Required tasks
[a] Transcribe the stretch of the convention panel satire from "2. Ah yes, SRBI." through "me, I know.".
[b] Go on with the convention panel satire, starting right after its last sentence.

Segment Start: Source passage

AUDIENCE: (wild applause, hooting and fist-pumping)

GRUMPY OLD FAT RICH FAMOUS AUTHOR: (frown continues to deepen)

MODERATOR: For those interested in staying until the next panel, stick around. In five minutes we’re going to hear from four old white people — and, I am told, one angry not-white, possibly genderqueer person — about how Science Fiction and Fantasy have together been a Nazi literary hell-hole of racial, sexual, and gender oppression. Doesn’t that sound like fun?

AUDIENCE: (hoverounds begin to queue for the exit — it’s a big queue!)

SHRIMPY FAMOUS-ON-THE-INTERNET AUTHOR: Just so everybody knows, I love this next panel coming up. In fact, I am going to invite myself onto that panel too. Because I think we should all care about how privileged we all are, and how this privilege makes us bad. Well, except for me. I am awesome, because I just said that. Did everyone hear me say it? I said it. You back there, recording this on your phone? Post that shit to Twitter. Do it. Because I’m wonderful, and the world needs to know.

96 comments

  1. Yes, clearly “Space Raptor Butt Invasion” is one of the five best short stories of the year…

    No problem, folks, nothing to see, move along…

  2. Ah yes, SRBI. Also known as, “Hoist with their own petards, they were.” I wonder if Patrick will actually wind up reading that one over the mic at the big event? Couldn’t be any worse than, “F**k me, Ray Bradbury.”

  3. To add: the thing about (the latest iteration of) awards squabbling, is that we’ve definitely achieved Poe’s Law critical mass. There is practically no distinguishing between the parody, and the real. Of course, humor is easier to find when you’re a bystander. Believe me, I know.

  4. Chris, people gave the robber their money for years, got sick of it, took their ball and went home. Yes, I know you probably cant see that at all…

  5. I would have tossed in mentions of earlier campaigns of exclusion, including the one at the first Worldcon, and what they did or didn’t accomplish. There’s something wrong with fandom if it has to learn that lesson the hard way multiple times. Doesn’t anyone remember history?

  6. It is kind of funny how the hugo people are all proposing more and more ways to limit who votes on it and want to deny participation to the fans, of what is supposed to be a fan award. I even like how some of the ‘moderate’ people are the ones proposing the most immoderate solutions.
    My fav so far however is the one about banning anyone whose vote that they do not like.
    Classic!

  7. Those that don’t learn from history are doomed to repeat it. Those that do learn from history are doomed to watch all the other ignorant rats repeat it.

Segment End: Source passage
Segment Start: Dataset excerpt

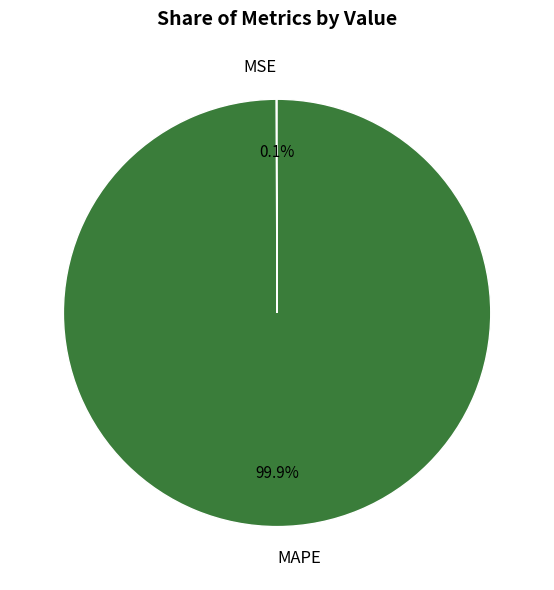

How much of the chart is everything except MAPE?

0.1%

Segment End: Dataset excerpt

Answers given
[a]
2. Ah yes, SRBI. Also known as, “Hoist with their own petards, they were.” I wonder if Patrick will actually wind up reading that one over the mic at the big event? Couldn’t be any worse than, “F**k me, Ray Bradbury.”

  3. To add: the thing about (the latest iteration of) awards squabbling, is that we’ve definitely achieved Poe’s Law critical mass. There is practically no distinguishing between the parody, and the real. Of course, humor is easier to find when you’re a bystander. Believe me, I know.

[b]
  8. “Chris Gerrib on May 17, 2016 at 2:31 pm said:

    Yes, clearly “Space Raptor Butt Invasion” is one of the five best short stories of the year…”

    Great strawman you erected. Too bad you had to knock it down so easily.

  9. I will admit there are some truly appalling ideas being thrown around (the strongman variety).
    But I don’t understand why rule changes in general are being characterized as wanting to cut out the fans from Hugos. Isn’t it the case, that currently the nominations really only represent Vox and Friends? Even the Sad Puppies’ recommendation list (which, by the way, I applaud the transparency demonstrated by Kate) is hardly represented. How is the nomination a representation of the fans collectively and not simply a narrow band of fandom in the Rabid voting like a whipped vote in a political party?

    Top that with an openly expressed desire to burn the whole thing down (This used to be a funhouse…) is not some change needed, or is the entirety of fandom actually just Castalia House? Or have I missed something? Did all the Sads become Rabids this year? There used to be complaints of PN Hayden and his editors’ undue influence in the Oscars, while I was never really convinced of that, don’t we have clear and incontrovertibly proof of influence of another editor for his publishing company? One Vox Day? Colour me confused.

  10. The way to defeat Vox’s fans isn’t to try and make rules to exclude them, but rather to just get more fans involved so that the number of people that Vox influences don’t matter for the award.

    This is a record year for nomination votes, with only ~4000 votes out of well over 10,000 who were eligible to vote.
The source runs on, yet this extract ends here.